In another “war-on-terror” related matter, Mohamed v. Jeppesen Dataplan, Inc., on May 16 the Supreme Court rejected the petition for certiorari (review) filed on behalf of five men taken to “black site” torture chambers in Morocco, Egypt and Afghanistan, where they were physically and sexually tortured.

The case was filed in Northern California against a subsidiary of aerospace giant Boeing, Jeppesen Dataplan, which contracted with the CIA to transport victims of its so-called “extraordinary rendition” program. At the behest of Bush administration lawyers, the district judge dismissed the case, ruling that pressing such claims, even against a private entity, would reveal state secrets.
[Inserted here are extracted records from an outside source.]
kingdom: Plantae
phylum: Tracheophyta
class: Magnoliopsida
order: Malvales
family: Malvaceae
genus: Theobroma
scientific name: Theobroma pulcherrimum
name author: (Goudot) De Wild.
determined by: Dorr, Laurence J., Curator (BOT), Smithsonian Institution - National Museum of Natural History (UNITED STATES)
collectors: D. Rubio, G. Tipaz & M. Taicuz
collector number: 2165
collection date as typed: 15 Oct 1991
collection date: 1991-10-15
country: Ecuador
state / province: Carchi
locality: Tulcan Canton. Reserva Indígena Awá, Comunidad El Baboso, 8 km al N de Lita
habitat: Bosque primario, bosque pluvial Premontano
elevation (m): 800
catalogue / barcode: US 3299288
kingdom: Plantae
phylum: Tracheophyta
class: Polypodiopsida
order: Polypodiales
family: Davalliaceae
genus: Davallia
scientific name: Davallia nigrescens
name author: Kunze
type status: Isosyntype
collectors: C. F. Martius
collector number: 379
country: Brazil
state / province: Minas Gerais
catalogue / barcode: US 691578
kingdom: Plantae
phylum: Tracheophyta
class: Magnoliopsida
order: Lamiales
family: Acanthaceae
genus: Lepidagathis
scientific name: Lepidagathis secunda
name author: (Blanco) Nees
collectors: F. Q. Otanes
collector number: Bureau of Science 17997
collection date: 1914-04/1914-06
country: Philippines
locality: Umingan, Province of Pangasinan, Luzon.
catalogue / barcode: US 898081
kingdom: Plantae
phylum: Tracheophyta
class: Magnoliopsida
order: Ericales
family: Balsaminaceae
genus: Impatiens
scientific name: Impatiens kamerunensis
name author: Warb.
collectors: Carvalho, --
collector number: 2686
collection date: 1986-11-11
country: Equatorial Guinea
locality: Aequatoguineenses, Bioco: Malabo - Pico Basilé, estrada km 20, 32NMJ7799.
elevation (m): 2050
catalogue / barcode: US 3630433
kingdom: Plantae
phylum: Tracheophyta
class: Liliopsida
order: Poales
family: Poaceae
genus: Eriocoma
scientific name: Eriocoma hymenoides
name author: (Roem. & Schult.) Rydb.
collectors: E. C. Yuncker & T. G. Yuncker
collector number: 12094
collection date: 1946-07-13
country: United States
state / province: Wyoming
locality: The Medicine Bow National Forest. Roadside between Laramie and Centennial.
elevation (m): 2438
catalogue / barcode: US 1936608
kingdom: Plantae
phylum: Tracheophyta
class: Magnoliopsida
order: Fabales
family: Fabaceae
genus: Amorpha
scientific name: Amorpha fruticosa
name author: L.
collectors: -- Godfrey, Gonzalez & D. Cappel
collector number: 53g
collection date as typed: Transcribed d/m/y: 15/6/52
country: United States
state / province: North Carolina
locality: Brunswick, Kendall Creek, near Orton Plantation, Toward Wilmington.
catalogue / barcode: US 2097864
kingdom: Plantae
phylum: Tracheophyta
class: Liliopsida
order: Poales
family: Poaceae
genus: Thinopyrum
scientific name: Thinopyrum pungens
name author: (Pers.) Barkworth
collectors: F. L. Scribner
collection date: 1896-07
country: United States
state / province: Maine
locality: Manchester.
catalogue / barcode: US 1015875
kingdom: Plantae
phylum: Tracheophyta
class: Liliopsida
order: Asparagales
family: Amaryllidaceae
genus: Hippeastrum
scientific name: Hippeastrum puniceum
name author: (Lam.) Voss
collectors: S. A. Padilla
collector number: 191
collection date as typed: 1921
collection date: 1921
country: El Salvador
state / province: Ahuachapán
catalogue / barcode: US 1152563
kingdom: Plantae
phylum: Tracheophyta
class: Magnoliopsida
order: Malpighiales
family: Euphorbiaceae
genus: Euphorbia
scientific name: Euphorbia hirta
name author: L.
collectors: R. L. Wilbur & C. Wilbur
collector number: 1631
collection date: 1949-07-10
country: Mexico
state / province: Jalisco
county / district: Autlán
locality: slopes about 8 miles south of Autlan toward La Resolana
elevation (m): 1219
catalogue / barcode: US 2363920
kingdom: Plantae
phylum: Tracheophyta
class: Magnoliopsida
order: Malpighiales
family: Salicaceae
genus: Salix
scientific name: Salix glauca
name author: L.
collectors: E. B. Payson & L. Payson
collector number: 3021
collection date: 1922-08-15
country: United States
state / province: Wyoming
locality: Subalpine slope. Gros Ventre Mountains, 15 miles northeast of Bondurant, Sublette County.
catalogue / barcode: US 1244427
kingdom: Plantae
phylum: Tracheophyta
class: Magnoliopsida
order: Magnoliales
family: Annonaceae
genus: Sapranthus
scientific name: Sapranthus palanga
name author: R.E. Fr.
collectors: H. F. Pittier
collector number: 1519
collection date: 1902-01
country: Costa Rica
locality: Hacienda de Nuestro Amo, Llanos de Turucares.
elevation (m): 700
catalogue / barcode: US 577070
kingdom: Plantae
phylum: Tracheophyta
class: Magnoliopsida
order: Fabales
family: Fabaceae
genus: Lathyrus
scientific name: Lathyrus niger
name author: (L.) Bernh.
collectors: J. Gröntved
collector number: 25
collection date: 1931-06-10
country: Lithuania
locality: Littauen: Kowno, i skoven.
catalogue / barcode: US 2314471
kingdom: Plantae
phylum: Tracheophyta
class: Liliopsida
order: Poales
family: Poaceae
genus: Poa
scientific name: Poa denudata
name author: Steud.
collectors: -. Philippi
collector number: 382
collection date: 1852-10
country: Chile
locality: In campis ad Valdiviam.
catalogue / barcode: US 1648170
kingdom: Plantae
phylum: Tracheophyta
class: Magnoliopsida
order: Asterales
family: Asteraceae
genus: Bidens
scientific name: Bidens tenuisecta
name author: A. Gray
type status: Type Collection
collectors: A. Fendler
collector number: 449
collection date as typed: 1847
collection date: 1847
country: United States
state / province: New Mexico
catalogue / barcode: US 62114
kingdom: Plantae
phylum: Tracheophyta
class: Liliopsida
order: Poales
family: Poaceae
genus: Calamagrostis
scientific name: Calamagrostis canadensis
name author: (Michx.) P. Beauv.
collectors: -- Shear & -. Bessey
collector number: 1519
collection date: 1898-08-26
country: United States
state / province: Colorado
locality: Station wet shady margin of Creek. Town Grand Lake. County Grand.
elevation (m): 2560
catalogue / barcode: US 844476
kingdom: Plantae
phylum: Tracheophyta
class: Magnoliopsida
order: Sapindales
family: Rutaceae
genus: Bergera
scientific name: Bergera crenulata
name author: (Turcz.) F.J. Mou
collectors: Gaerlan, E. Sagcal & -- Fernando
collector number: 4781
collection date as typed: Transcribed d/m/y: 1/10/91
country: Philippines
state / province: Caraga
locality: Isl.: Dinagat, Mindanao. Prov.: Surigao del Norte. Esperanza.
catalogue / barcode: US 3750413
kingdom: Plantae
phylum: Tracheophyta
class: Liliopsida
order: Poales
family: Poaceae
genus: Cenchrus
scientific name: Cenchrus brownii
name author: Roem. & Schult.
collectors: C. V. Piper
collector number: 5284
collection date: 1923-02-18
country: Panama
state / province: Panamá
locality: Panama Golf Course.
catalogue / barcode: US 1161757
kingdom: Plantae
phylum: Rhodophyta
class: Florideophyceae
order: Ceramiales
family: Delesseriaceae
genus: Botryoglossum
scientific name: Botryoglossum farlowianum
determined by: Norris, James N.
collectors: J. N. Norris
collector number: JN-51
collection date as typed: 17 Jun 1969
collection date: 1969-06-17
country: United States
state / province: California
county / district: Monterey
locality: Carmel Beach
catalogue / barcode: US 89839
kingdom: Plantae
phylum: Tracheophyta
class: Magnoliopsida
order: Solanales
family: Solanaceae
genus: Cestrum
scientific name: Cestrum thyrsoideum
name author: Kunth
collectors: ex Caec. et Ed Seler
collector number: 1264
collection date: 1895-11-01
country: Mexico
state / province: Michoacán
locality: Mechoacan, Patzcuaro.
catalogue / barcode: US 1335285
Those who had predicted a different approach toward human and constitutional rights from the incoming Obama administration were quickly proved wrong, as Attorney General Eric Holder’s Department of Justice defended the blanket use of the “state secrets” doctrine to prevent this case from going forward.

A three-judge Ninth Circuit panel reversed, writing that “As the Founders of this Nation knew well . . . arbitrary imprisonment and torture under any circumstance is a gross and notorious act of despotism.”

The Obama administration obtained review of that ruling by an eleven-judge Ninth Circuit panel, which reversed the three-judge panel by a 6-5 vote, reinstating the dismissal. (See, “Federal appeals court adopts Obama ‘state secrets’ doctrine to block torture case”)

The denial of certiorari by the Supreme Court means that the appeals court dismissal stands. The support of only four justices is required to grant certiorari and bring the case up for review. Again, Justice Kagan did not participate as she had previously represented the Obama administration against the torture victims.

These two decisions, taken together, demonstrate once again that there is no significant section of the ruling elite prepared to defend basic democratic and human rights.